1. Department of Breast Cancer, Cancer Center, Guangdong Provincial People’s Hospital, Guangdong Academy of Medical Sciences, Southern Medical University, Guangzhou, China
Publication Type:Original Article
From:Journal of Breast Cancer 2025;28(1):23-36
CountryRepublic of Korea
Language:English
Abstract: Purpose:Human epidermal growth factor receptor 2 (HER2)-low breast cancer has the potential to emerge as a distinct subtype. Several studies have compared the differences between HER2-low and HER2-0 breast cancers, but no consensus has been reached.Additionally, a biomarker to predict pathological complete response (pCR) rates in patients with HER2-low breast cancer remains to be identified.

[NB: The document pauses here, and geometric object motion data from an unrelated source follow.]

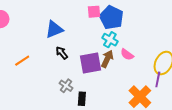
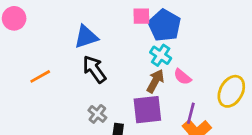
black arrow: (62, 53) -> (94, 69), size x1.5
purple square: (91, 63) -> (147, 110), moved
purple line: (158, 79) -> (191, 113), moved

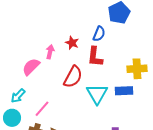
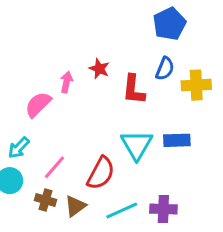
blue semicircle: (99, 34) -> (165, 69), moved
yellow cross: (137, 69) -> (196, 85), moved
red semicircle: (73, 77) -> (101, 173), moved

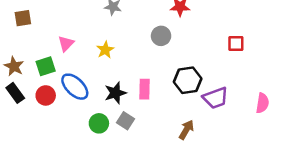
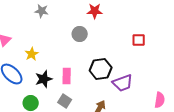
yellow star: (105, 50) -> (32, 54), moved
pink semicircle: (262, 103) -> (160, 100), moved
gray square: (126, 121) -> (65, 101), moved

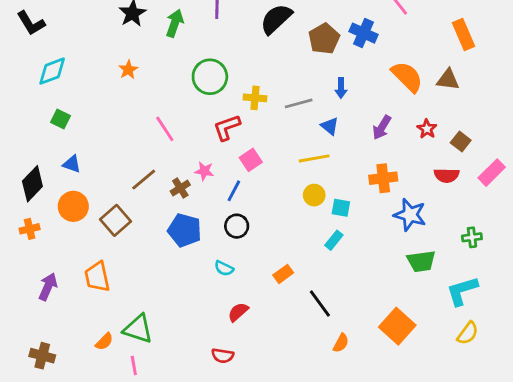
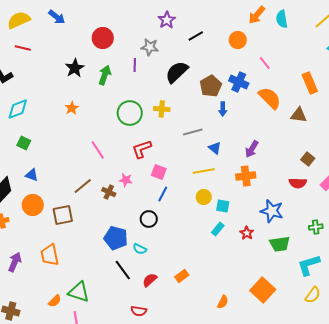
orange semicircle: (407, 77) -> (270, 98), moved
blue arrow: (341, 88) -> (223, 109), moved
yellow cross: (255, 98) -> (162, 109), moved
red star: (427, 129) -> (247, 233), moved
pink square: (251, 160) -> (159, 172), turned -35
orange cross: (383, 178) -> (246, 176), moved
brown cross: (180, 188) -> (109, 192), turned -32
blue line: (234, 191) -> (163, 194), moved
brown square: (116, 220) -> (63, 215), turned 30
blue pentagon: (185, 230) -> (116, 238), moved
orange rectangle: (283, 274) -> (182, 276), moved
black line: (320, 304) -> (123, 270), moved

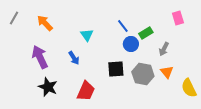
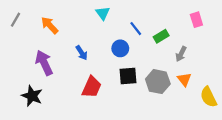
cyan triangle: (87, 35) -> (103, 13), moved
blue circle: (131, 44) -> (120, 48), moved
blue arrow: (74, 58) -> (82, 53), moved
black star: (48, 87) -> (32, 96), moved
red trapezoid: (86, 91) -> (92, 87), moved

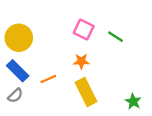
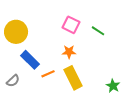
blue rectangle: (18, 71) -> (30, 60), moved
orange line: (48, 79) -> (48, 74), moved

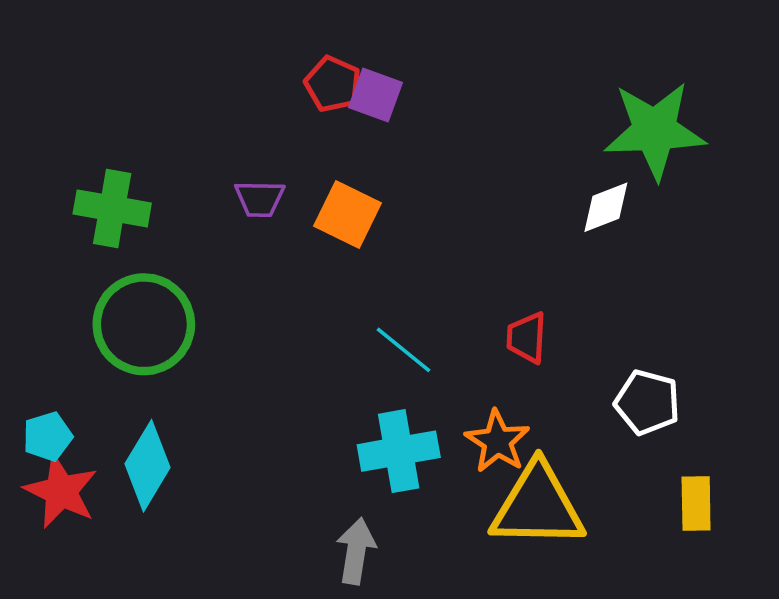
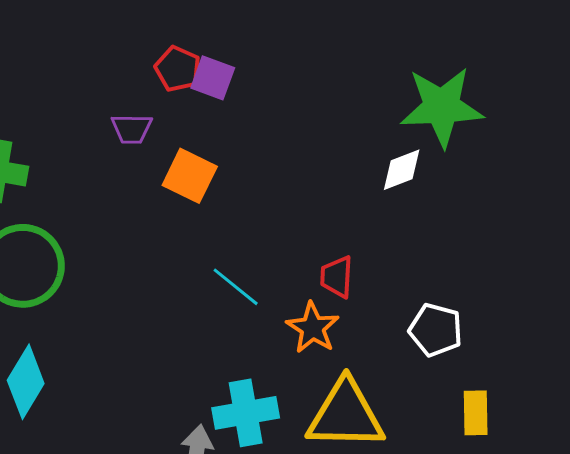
purple trapezoid: (260, 199) -> (132, 129), moved
orange star: (497, 441) -> (313, 328), moved
cyan cross: (399, 451) -> (246, 413), moved

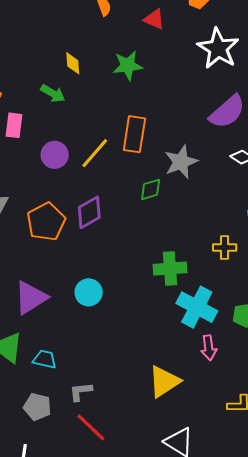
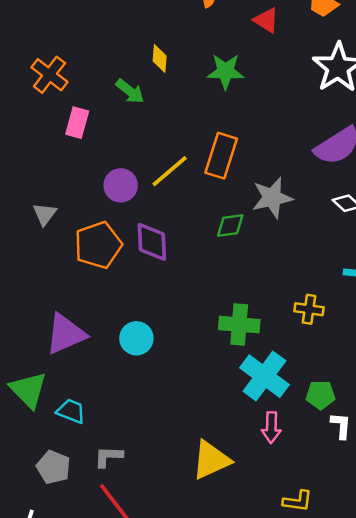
purple circle: (55, 155) -> (121, 185), moved
purple diamond: (89, 212) -> (152, 242), turned -72

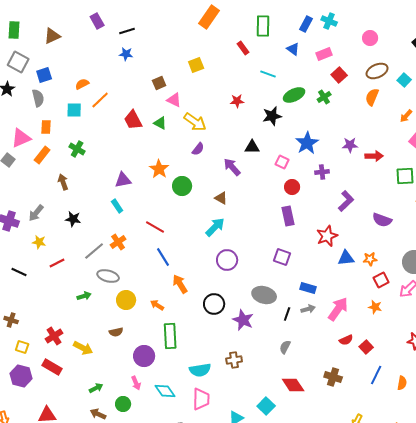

Methods:We collected data from 777 patients across three centers, stratifying them into HER2-low and HER2-0 groups. We compared differences in survival and pCR rates between the two groups and investigated potential biomarkers that could reliably predict pCR.
Results:The study found that patients with HER2-0 breast cancer had higher pCR rates compared to patients with HER2-low tumors (289 patients [30.1%] vs. 475 patients [18.1%], p < 0.0001). Survival analysis showed no significant advantage for HER2-low tumors over HER2-0 breast cancers. Binary logistic analysis revealed that androgen receptor (AR) expression predicts poorer pCR rates in both the overall patient group and the HER2-0 breast cancer group (overall patients: odds ratio [OR], 0.479; 95% confidence interval [CI], 0.250–0.917; p = 0.026 and HER2-0 patients: OR, 0.267; 95% CI, 0.080–0.892; p = 0.032). In contrast, programmed death ligand 1 (PD-L1) expression was associated with more favorable pCR rates in the overall patient group (OR, 3.199; 95% CI, 1.020–10.037; p = 0.046).
Conclusion:There is currently insufficient evidence to classify HER2-low breast cancer as a distinct subtype. Our study revealed that AR expression, along with negative PD-L1 expression, contributes to lower pCR rates.